On Monday night, you have two teams that are running the ball well and struggling to move the ball through the air. One has a rookie QB who is learning how to play in the NFL and the other has an aging veteran who is likely in his final season. Expect to see a lot from a pair of rookie running backs; first-round pick Najee Harris for Pittsburgh and 6th-round pick Khalil Herbert for Chicago. Despite their massive difference in draft position, they’ve performed similarly over the past month. Harris has averaged 89.0 rushing yards over his past four games, while Herbert is gaining 86.0 over the same span.  If you like old school football — rushing and defense — then Week 9’s Monday Night Football is the game for you.


Theme of the Day is Low-Scoring Affairs  

Pittsburgh is 5-8 against the spread over its last 13 games, including 3-4 this season. As a home favorite, the Steelers have failed to cover six straight opportunities. On the other side, the Bears have dropped three straight ATS and are 3-6 in their past nine. They’ve failed to cover in six of their last eight as a road underdog. As far as the total, Steelers games are 2-5-1 (under-over-push) and Bears contests are 2-6-0 this season. In their last 21 games as a road dog, Chicago totals have gone 6-14-1. With the Steelers as a home favorite, the Under has cashed in five of the last seven (one over and one push).

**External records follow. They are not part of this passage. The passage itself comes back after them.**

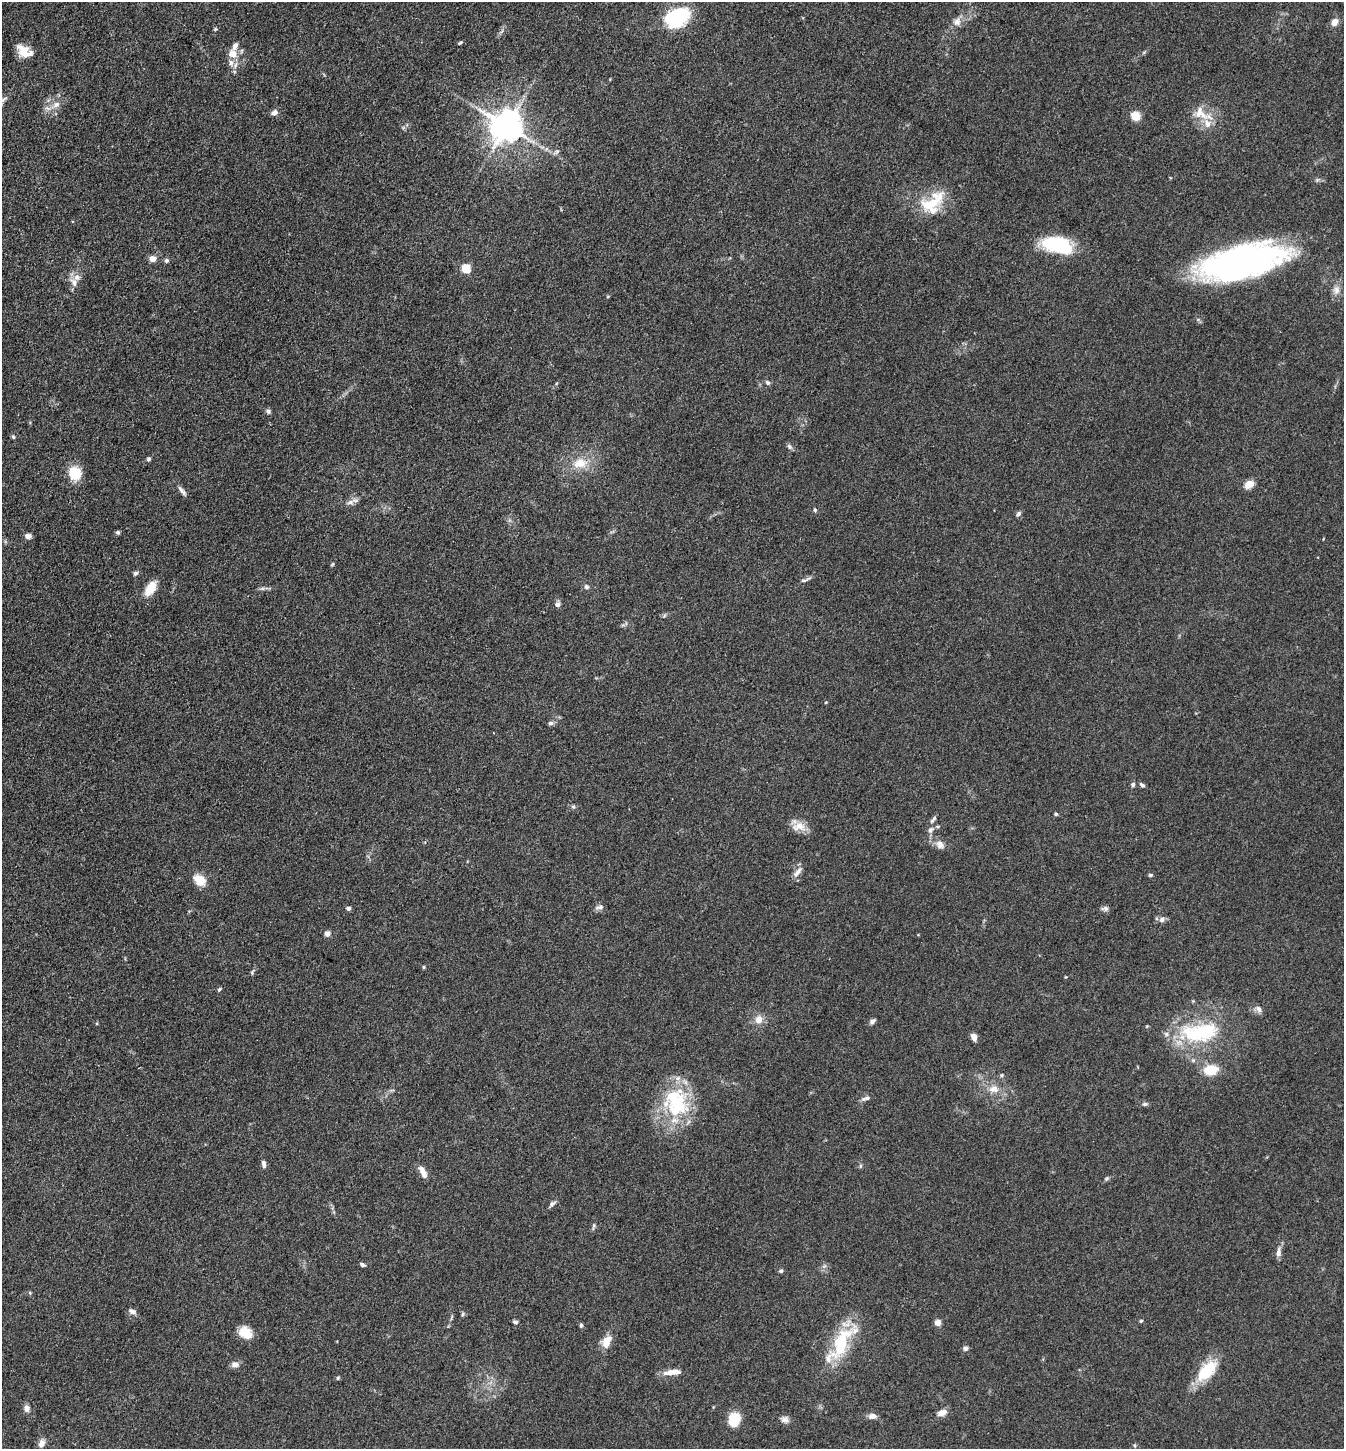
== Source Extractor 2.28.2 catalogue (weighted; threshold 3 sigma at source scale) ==
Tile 11 of 4 x 4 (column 3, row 3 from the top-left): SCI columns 2971-4312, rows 1450-2896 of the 5802 x 5793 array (HDU 1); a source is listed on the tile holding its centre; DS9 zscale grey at full resolution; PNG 1346 x 1451 px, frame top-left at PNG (2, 2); no overlay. Shown black and unused: <1% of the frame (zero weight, under 3 of 4 exposures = <1% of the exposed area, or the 3 px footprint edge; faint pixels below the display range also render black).
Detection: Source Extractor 2.28.2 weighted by HDU 2 'WHT'; one run over the whole footprint, this tile lists its part. Background 0.103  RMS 0.0062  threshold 0.0277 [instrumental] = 3 sigma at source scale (4.5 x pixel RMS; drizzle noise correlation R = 1.50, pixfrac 1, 0.05/0.05 arcsec/px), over >= 5 px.
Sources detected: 115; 1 inside a brighter object's white glare — not listed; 9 inside a brighter listed object's ellipse — not listed separately; the other 105 listed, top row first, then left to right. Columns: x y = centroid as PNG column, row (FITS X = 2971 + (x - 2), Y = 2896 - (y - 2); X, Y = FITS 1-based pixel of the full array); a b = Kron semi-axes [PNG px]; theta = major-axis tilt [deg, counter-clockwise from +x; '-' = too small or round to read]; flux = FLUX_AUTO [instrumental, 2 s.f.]
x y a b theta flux
677 17 23 16 25 46
957 22 13 10 69 4.3
1335 22 9 7 59 4.2
215 29 5 4 - 0.69
460 43 5 4 - 0.81
24 51 18 11 -35 9.7
1144 52 6 4 19 0.83
232 54 11 10 - 6.9
2 101 14 7 47 2.6
56 105 12 8 35 4.5
274 112 8 6 30 2.7
1200 113 26 16 -36 13
1135 116 5 5 - 31
507 126 9 9 - 1300
557 152 9 3 45 1.1
931 204 34 16 17 21
1058 245 32 17 -12 40
152 259 8 7 - 4
167 260 6 6 - 1.4
1242 262 90 32 13 190
466 269 5 5 - 32
77 277 11 9 56 4
1336 290 12 10 84 4.2
768 383 8 6 -44 1.5
268 411 7 6 - 1.4
13 437 6 4 -68 0.96
789 446 9 5 -54 1.5
149 459 6 5 - 1.2
580 463 18 12 8 11
75 473 11 10 - 22
1249 484 10 8 30 6.1
182 490 17 5 -48 2.5
350 502 12 6 20 2.9
815 510 5 5 - 0.89
1018 514 8 5 52 1.5
117 532 5 5 - 1.2
28 536 8 6 -2 2.6
332 564 5 4 - 0.69
135 573 6 5 - 1.4
805 580 16 4 20 1.8
586 587 6 6 - 1.5
150 588 18 9 56 10
262 589 7 4 19 1.2
558 604 7 6 - 2.2
551 723 8 5 2 1.5
1133 784 6 6 - 1.3
1142 785 8 5 -41 1.5
573 806 6 5 - 1.1
1056 814 5 4 - 0.91
933 819 13 4 51 1.7
799 826 20 11 2 7.4
931 830 10 8 54 2.5
940 845 12 9 -44 4.1
798 872 17 7 53 3.6
1150 875 5 4 - 1.1
200 880 17 12 -44 8.3
599 907 12 5 9 2
348 908 4 4 - 2.5
1105 908 10 6 1 1.9
1162 919 8 7 - 2.6
327 933 6 6 - 2.9
424 967 4 4 - 0.72
252 971 10 4 51 1
219 989 6 4 41 0.9
1259 1009 10 7 -49 2.5
759 1019 10 10 - 5.2
872 1021 7 5 45 1.9
1200 1032 52 24 8 53
974 1037 8 6 -65 3.8
1211 1070 14 10 8 15
1001 1075 5 5 - 0.91
994 1089 15 10 0 6.6
866 1098 12 5 16 2.1
677 1103 40 33 77 45
1145 1104 7 5 2 1.3
264 1164 9 5 -78 2.1
860 1166 6 4 71 0.82
423 1172 16 7 -64 4.8
1107 1179 7 4 45 1
552 1203 10 5 44 1.7
594 1226 9 3 79 1.1
1278 1253 12 6 87 3.1
362 1265 6 5 - 1.4
781 1271 5 5 - 1.2
30 1293 5 4 - 0.69
132 1311 10 6 -31 2.7
463 1314 6 4 73 0.96
1141 1321 5 4 - 0.74
515 1322 6 4 -22 1.5
938 1322 6 5 - 4.6
581 1325 6 4 -89 1.1
245 1332 15 12 -32 8.8
606 1342 17 10 69 8.1
841 1343 46 18 66 37
965 1348 7 6 - 1.7
235 1364 9 7 3 3.1
1207 1370 29 15 48 23
673 1372 20 6 6 7.2
338 1378 5 4 - 0.76
27 1408 9 7 -82 3.1
942 1413 13 7 22 4
873 1416 8 6 -3 3.7
734 1419 13 10 70 17
785 1420 11 8 -7 2.7
41 1443 11 8 60 3.5
Isophote crosses this tile's border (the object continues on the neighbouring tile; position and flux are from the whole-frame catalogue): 1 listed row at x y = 2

According to Action Network, Pittsburgh is attracting 54% of the bets and 65% of the money. Despite the noted trends, bettors are backing the over; 59% of the tickets and 67% of the handle think this game goes over. There has been some sharp action reported on the under, however.


Mike Tomlin vs. Rookie QBs  

We noted earlier how Justin Fields and the Bears passing offense has really struggled this season. Fields is averaging the fewest passing yards in the NFL among quarterbacks who have started at least five games. He’s the only passer averaging fewer than 165 yards per game — and he’s not particularly close to that threshold — throwing for 123.9 yards per game.

Now, he goes up against a Mike Tomlin-led team that has been historically very strong against rookie QBs. Teams led by first-year signal-callers are a dismal 4-24 against Tomlin’s Steelers. No rookie QB has ever passed for more than two touchdowns against Tomlin. In 28 tries, only three have ever passed for over 300 yards (Carson Wentz and Dak Prescott both did, and they both won in those games).

Rookie quarterbacks have thrown more interceptions (29) than touchdown passes (27). They have been sacked 89 times, which averages to more than three sacks per game. The 20-point mark seems to be the goal if you’re a rookie facing Tomlin: in each of the four losses the Steelers have had against rookie QBs, they scored at least 20 points in all of them. In the other 24 games, they’ve crested that mark three times. In 21 of the 28 games, those teams were held to fewer than 20 points. Teams with rookie starting quarterbacks are averaging 13.8 points per game against Tomlin’s defenses.

Tomlin now goes up against Fields, who leads the second-lowest scoring offense, while throwing for the fewest passing yards and taking the most sacks per game. Fields is tied for the league lead with 26 sacks, despite starting only six games this season. He is sacked on 14.1% of his dropbacks; no other NFL QB is sacked at a 10% rate or higher. Fields has also thrown seven interceptions and is picked off on 4.4% of his passes, the second-highest mark in the league (Zach Wilson, 5.0%). In other words, good luck Justin.